++++ Data ++++
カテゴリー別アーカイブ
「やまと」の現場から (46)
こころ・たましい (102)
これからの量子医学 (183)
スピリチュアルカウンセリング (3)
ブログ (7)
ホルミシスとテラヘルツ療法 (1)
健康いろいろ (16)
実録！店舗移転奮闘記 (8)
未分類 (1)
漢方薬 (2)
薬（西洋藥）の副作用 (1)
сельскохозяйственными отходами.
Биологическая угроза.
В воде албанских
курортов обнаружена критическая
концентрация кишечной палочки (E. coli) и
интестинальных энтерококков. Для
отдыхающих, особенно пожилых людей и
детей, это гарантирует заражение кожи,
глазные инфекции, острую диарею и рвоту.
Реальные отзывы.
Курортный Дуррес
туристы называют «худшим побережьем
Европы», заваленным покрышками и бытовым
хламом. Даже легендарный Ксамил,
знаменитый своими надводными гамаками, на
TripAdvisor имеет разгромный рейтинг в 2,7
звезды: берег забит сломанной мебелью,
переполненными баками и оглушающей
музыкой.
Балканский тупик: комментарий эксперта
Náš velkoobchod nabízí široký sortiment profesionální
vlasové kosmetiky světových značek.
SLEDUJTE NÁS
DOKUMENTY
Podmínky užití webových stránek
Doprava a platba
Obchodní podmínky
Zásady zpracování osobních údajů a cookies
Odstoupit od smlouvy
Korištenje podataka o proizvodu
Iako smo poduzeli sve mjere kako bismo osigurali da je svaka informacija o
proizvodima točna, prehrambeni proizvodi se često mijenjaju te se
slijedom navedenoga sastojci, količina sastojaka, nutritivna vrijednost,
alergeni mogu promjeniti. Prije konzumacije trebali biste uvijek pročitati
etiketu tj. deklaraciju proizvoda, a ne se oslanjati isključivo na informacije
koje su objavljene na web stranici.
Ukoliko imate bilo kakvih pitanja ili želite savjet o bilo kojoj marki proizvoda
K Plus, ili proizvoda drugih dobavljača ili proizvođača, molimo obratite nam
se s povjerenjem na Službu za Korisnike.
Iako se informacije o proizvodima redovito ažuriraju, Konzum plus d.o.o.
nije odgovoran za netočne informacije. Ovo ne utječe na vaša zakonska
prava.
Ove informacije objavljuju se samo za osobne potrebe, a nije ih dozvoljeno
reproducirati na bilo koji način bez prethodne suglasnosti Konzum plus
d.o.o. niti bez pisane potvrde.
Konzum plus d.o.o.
++++
§ Job: The reply is a bare number, the count of lines in these entries that hold the word "proizvodima".

§ Task response: 2